Nukes in DC, New York, and Chicago are a very scary thing, no doubt, but they are not an existential threat. For all of its tragedy and economic disruption, 9-11 served to strengthen the core existence of America as a concept and country. Out of terror came unity, not chaos. And chaos is all the terrorists have, unlike Germany or the USSR, who actually had a governing strategy and could conceiveably put boots on American soil at some point.
I still doubt that the Germans could have actually invaded the U.S. Personally I wouldn't be suprised if we got tagged with a dirty bomb. There was a group in Britian trying to buy one from some Russians, no reason it couldn'
t happen here.
The dirty bomb was a compromise. NO WMD or bioterror. So, what should we trade here? cold fusion was actually working fission. Maybe we can avoid the WMD biotrerror if we explain fission?
Krauthammer shouldn't give them ideas, and we might buy a little more time. In the long run, however, the odds are terrible.
The hostile attitudes of the left or even leftish centre to issues such as counter-terrorism and Iraq often seem explicable to me only on the basis that they do not at bottom see the threat as real or someting to be worried about. And this difference in attitude points to a deep divide on a whole range of philosophical and political issues.

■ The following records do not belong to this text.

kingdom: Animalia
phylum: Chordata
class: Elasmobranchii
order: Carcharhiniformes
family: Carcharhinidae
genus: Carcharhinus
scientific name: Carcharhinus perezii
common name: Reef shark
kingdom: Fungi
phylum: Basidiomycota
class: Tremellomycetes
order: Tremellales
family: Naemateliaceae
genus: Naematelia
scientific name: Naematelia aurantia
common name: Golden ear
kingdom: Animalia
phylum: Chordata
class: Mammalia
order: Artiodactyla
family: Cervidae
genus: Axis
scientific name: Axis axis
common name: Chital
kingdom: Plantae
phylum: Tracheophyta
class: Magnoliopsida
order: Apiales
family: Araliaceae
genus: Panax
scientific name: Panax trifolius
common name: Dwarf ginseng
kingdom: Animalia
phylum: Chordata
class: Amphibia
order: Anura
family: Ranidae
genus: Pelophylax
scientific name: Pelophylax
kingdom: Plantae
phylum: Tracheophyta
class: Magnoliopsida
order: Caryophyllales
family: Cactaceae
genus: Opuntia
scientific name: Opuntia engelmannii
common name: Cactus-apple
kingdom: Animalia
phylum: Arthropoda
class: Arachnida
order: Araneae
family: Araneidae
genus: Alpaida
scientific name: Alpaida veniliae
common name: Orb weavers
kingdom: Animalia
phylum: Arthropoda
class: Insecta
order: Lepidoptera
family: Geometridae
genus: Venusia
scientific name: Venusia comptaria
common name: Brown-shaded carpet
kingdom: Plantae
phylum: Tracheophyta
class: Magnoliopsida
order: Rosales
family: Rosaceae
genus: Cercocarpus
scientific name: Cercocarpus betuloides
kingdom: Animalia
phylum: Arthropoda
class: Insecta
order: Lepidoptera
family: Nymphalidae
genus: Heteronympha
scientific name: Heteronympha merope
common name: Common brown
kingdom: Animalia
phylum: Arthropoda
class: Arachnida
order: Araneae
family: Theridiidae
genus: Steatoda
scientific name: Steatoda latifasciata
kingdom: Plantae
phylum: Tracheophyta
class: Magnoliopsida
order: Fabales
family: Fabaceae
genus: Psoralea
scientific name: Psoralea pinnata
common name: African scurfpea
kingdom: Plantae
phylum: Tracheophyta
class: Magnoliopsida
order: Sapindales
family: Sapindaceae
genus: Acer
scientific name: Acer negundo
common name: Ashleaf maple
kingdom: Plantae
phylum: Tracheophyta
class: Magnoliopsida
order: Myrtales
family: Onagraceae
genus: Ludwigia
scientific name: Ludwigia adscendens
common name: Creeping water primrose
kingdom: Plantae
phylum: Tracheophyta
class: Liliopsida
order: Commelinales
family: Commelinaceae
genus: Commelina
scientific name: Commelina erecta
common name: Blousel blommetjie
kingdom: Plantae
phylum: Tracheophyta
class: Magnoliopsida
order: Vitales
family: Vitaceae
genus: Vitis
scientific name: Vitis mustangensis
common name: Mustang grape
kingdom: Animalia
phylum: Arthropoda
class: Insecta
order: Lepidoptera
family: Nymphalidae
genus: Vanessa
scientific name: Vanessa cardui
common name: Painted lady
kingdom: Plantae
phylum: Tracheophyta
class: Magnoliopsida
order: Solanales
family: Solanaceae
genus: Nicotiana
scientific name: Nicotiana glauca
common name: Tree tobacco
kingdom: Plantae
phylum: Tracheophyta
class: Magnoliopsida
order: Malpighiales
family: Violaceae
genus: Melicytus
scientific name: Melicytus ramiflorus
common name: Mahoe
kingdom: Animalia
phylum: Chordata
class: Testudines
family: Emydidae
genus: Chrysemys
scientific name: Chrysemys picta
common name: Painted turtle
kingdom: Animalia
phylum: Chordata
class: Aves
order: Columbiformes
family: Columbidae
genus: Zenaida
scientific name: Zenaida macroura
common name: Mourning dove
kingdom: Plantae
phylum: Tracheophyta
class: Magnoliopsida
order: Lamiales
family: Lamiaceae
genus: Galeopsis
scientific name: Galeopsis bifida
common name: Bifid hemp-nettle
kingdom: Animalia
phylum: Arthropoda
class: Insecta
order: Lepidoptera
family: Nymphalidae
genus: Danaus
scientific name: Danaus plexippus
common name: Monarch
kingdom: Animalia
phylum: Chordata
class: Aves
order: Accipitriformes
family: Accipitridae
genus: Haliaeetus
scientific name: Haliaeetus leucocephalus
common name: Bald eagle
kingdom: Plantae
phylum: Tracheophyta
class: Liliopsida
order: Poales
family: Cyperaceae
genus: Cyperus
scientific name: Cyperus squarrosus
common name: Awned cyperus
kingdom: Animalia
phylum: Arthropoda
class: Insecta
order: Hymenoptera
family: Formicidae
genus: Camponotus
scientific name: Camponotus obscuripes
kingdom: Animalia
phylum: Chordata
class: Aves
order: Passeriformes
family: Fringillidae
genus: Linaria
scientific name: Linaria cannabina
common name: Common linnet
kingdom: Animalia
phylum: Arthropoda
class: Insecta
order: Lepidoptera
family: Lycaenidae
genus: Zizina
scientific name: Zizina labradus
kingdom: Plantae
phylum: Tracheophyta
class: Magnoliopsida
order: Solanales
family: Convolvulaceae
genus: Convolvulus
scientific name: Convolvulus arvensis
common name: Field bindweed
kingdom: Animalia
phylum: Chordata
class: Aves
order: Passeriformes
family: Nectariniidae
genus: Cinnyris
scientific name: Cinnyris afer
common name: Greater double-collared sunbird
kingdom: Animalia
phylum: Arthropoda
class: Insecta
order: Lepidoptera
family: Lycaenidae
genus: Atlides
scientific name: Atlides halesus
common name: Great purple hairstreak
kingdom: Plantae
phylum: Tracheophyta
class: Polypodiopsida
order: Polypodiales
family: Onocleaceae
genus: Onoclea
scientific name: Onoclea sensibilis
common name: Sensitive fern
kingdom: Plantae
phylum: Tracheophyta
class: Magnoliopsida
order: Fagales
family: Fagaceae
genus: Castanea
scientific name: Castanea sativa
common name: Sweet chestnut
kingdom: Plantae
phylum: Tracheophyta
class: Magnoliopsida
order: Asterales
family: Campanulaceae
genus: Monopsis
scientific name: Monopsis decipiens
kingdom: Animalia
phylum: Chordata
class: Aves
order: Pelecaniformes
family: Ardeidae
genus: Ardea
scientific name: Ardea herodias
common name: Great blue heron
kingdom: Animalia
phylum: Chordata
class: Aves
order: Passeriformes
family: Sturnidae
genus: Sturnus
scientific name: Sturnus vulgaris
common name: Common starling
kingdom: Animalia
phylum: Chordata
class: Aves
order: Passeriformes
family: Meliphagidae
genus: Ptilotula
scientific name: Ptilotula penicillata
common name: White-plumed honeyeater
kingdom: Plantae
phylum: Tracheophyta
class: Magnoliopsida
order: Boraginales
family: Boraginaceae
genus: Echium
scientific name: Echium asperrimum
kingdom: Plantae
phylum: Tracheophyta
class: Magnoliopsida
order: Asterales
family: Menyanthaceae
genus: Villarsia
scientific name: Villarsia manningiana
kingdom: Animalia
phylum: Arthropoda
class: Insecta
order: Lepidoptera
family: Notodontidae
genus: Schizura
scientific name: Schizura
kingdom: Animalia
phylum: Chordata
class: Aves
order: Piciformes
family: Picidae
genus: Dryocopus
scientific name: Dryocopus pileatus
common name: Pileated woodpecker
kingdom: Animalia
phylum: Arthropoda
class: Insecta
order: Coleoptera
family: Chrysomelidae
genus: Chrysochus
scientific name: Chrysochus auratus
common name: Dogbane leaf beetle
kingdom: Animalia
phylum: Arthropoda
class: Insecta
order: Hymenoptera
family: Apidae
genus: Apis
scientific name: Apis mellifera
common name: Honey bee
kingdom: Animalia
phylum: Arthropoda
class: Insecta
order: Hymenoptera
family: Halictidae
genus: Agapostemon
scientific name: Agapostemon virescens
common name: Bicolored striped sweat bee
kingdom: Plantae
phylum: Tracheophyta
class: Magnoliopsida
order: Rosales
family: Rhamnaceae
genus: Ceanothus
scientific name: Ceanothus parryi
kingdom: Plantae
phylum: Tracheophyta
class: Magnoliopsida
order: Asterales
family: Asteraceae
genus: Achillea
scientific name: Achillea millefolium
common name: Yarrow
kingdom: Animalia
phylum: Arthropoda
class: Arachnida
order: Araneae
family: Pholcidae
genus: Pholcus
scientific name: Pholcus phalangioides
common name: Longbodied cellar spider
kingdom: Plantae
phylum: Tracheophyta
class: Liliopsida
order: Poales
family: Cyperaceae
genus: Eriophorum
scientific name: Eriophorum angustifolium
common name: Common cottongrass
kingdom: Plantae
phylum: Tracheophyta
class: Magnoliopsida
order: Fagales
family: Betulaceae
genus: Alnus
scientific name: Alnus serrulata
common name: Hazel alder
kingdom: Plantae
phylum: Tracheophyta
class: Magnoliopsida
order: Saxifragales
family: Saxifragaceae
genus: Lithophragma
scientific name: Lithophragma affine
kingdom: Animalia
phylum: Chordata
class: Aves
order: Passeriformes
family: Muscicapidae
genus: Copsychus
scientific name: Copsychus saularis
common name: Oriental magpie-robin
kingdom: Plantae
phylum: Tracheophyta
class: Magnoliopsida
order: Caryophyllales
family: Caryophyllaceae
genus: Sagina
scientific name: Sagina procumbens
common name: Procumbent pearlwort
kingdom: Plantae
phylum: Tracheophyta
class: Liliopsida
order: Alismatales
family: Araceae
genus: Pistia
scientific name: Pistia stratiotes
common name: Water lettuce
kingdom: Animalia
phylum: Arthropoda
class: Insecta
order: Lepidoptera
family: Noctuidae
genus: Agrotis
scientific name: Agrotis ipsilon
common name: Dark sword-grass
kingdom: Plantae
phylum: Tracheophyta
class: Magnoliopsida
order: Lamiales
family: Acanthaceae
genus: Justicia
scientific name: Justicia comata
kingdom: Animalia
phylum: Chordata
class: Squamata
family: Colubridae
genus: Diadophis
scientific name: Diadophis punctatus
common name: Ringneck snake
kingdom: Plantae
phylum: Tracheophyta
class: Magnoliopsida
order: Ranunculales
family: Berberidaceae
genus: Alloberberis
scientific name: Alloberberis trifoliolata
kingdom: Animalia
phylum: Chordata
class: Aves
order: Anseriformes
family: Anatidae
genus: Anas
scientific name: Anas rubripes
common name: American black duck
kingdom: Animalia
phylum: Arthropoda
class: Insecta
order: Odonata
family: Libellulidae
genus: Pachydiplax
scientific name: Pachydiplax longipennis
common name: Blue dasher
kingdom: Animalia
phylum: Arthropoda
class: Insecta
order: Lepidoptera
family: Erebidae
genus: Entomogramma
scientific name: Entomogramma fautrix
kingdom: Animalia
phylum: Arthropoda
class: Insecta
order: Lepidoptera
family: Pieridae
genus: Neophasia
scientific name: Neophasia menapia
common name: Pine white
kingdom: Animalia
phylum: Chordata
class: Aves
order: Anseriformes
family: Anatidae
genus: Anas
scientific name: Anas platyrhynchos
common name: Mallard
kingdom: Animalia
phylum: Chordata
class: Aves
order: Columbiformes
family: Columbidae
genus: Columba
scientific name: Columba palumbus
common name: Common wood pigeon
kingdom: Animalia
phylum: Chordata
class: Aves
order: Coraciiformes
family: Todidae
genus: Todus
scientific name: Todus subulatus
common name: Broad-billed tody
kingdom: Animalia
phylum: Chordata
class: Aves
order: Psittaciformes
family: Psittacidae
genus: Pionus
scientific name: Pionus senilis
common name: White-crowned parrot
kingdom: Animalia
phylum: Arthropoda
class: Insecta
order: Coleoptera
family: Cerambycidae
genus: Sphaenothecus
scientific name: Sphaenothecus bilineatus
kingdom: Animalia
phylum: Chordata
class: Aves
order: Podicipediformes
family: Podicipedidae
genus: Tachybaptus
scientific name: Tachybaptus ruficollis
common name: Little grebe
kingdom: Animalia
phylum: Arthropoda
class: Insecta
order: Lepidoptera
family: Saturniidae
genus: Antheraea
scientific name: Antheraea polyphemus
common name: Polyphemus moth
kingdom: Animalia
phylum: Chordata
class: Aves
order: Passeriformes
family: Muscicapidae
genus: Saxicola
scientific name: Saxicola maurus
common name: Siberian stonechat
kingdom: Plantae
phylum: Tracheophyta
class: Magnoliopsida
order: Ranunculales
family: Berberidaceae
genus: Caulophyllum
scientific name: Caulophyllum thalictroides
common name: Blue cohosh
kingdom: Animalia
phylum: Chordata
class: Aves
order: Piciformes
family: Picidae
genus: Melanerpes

Seneca said, "...they do not at bottom see the threat as real or someting to be worried about."
That rings true, and it worries me a great deal. I don't want them to have to be woken up forcibly by our enemies, but at present I don't feel optimistic that they'll be able to do so on their own.
If only they'd refrain from trying to undermine our efforts in the meantime, I'd feel more confident in our ability to thwart that wake-up call.
This seems to me, to be a classic "Catch-22."
The terrorist threat must be kept in perspective, in comparison with other threats. More people die from car crashes or smoking every day than died in the September the 11th attacks. While certainly a tragedy and an outrage, they do not deserve to dominate the agenda of government, or our ideas of what kind of actions are important to take in the world.
For a single example of that, consider how - according to Jeffrey Sachs and UNICEF - 30,000 children a day die of malnutrition around the world. For a fraction of the annual defence budget of the OECD, that number could be cut substantially.
Terrorism, while scary, is not the only threat to global welfare. I would argue that it isn't even the main one.
Please write Vietnam Veteran & now Arizona Senator John McCain about:Post a Comment
You Are Not Forgotten Falun Gong:
Arizona Senator John McCain, There are times in history when a single act can affect the fate of millions. This is one of those times. You may have seen recent reports at:
that Chinese authorities are enriching themselves from the sale of human internal organs and that dozens of concentration camp-like facilities are used for harvesting these organs. Reports tell us that China’s repression of prisoners is far more extensive, more brutal, and more horrifying than previously thought.
As a Politician you have some power to REVIEW your position that China never used American Vietnam prisoners for human organ harvesting. American Vietnam prisoners may still live and their off spring may still be used for such harvesting-breading.
We don’t need to stop Iran from entering America because that is the same BS used with the Vietnam War.
We need to stop China’s attitude towards Capitalism at any expense from entering America.